Kabongo has yet to play a single game for the Longhorns this season because the NCAA is investigating his activities while weighing his options during last spring’s NBA draft. The NCAA is looking to see if he retained an agent and if he was honest about whether he paid for a workout in May. They also want to see if Texas was made aware of his intentions to go to Ohio for the workout.
Yahoo! reported that there was an impermissible benefits transgression when Kabongo worked out with his former Longhorn teammate and friend Tristan Thompson in Akron, Ohio during the summer. Thompson was a first-round draft pick by the Cleveland Cavaliers in 2011 draft.
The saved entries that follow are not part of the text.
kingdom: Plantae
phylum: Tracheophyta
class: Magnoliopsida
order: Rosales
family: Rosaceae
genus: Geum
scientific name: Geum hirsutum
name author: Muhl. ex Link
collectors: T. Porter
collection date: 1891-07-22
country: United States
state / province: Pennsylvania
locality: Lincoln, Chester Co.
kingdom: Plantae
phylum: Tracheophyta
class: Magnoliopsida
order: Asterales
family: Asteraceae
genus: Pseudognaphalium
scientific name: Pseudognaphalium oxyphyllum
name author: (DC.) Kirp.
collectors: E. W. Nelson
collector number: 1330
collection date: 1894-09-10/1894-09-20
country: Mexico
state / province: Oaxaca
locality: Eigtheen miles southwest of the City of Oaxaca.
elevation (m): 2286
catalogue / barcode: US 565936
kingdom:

Kabongo also worked out with trainer Jerry Powell, who is affiliated agent Rich Paul. Paul is the agent for Thompson and LeBron James.
The NCAA is looking to see if Paul paid for any of Kabongo’s expenses. Paul is allowed to have a relationship with any player, but if Paul paid for his expenses or made a promise of representation or financial benefits, then Kabongo would forfeit his eligibility.
Multiple officials told ESPN.com that the NCAA was issuing the severe suspension to the Longhorns star because he did not give them all the information when they asked him. The NCAA usually punishes players for impermissible benefits with a suspension of up to 10 games and repayment of the benefits.
In 2009, Oklahoma State wide receiver Dez Bryant received a yearlong suspension from the NCAA for lying about receiving impermissible benefits while they investigated him.
ESPN.com received a statement from Texas about the reported verdict of Kabongo late Wednesday night:
“A final decision has not been made in Myck Kabango’s eligibility case. We and the NCAA are working together and a final decision is expected within the next few days.”
The news broke Wednesday night as Texas was closing in on an 85-67 victory over No. 23 North Carolina Tarheels. Longhorns coach Rick Barnes decided not to directly comment on the report after the game.
“There is process that every student athlete goes through and I can only feel you that process is not done we are in the middle of that process,” Barnes said. “Every student athlete is entitled to a process if something comes up and that process is ongoing.”
As a freshman Kabongo averaged 9.6 points, 5.2 assists and three rebounds per game. He was expected to have a breakout year after deciding to return to the Longhorns for his sophomore season, but will possibly have to continue to watch from the sidelines for the remainder of the season.